---------- Exercise materials
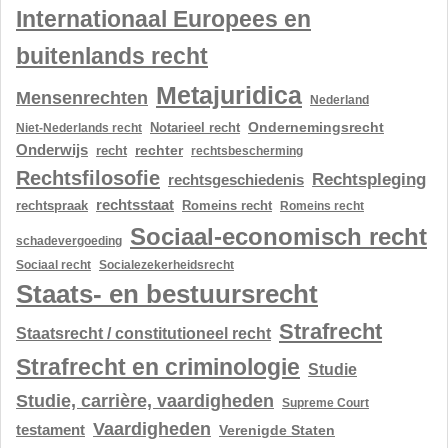
Internationaal Europees en
buitenlands recht
Metajuridica
Mensenrechten
Nederland
Ondernemingsrecht
Notarieel recht
Niet-Nederlands recht
Onderwijs
rechter
recht
rechtsbescherming
Rechtsfilosofie
Rechtspleging
rechtsgeschiedenis
rechtsstaat
rechtspraak
Romeins recht
Romeins recht
Sociaal-economisch recht
schadevergoeding
Sociaal recht
Socialezekerheidsrecht
Staats- en bestuursrecht
Strafrecht
Staatsrecht / constitutioneel recht
Strafrecht en criminologie
Studie
Studie, carrière, vaardigheden
Supreme Court
Vaardigheden
testament
Verenigde Staten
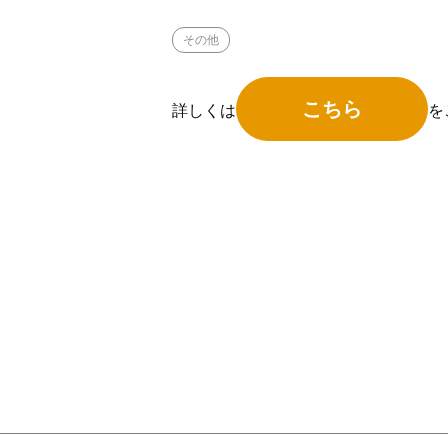
その他
こちら
詳しくは
を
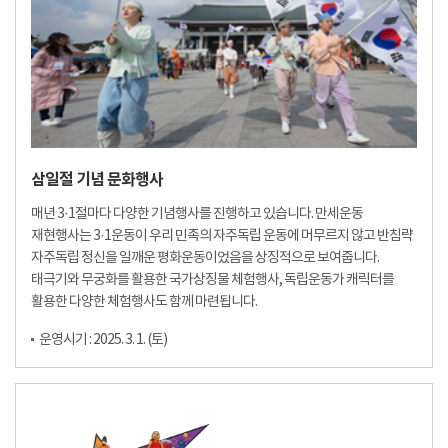
삼일절 기념 문화행사
매년 3·1절마다 다양한 기념행사를 진행하고 있습니다. 만세운동
재현행사는 3·1운동이 우리 민족의 자주독립 운동에 머무르지 않고 반침략
자주독립 정신을 일깨운 평화운동이었음을 상징적으로 보여줍니다.
태극기와 무궁화를 활용한 국가상징물 체험행사, 독립운동가 캐릭터를
활용한 다양한 체험행사도 함께 마련됩니다.
운영시기 : 2025. 3. 1. (토)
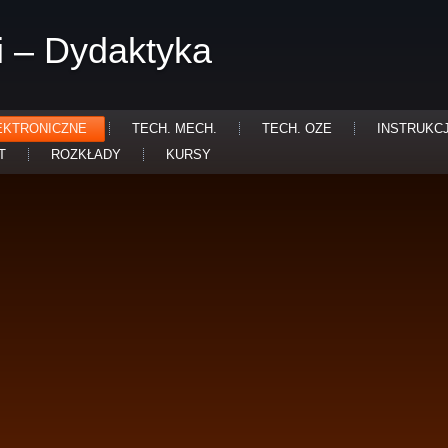
i – Dydaktyka
EKTRONICZNE
TECH. MECH.
TECH. OZE
INSTRUKC
T
ROZKŁADY
KURSY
--------------------
Problem details: For every line above with the word "자주독립" in it, make a copy.

Task response:
재현행사는 3·1운동이 우리 민족의 자주독립 운동에 머무르지 않고 반침략
자주독립 정신을 일깨운 평화운동이었음을 상징적으로 보여줍니다.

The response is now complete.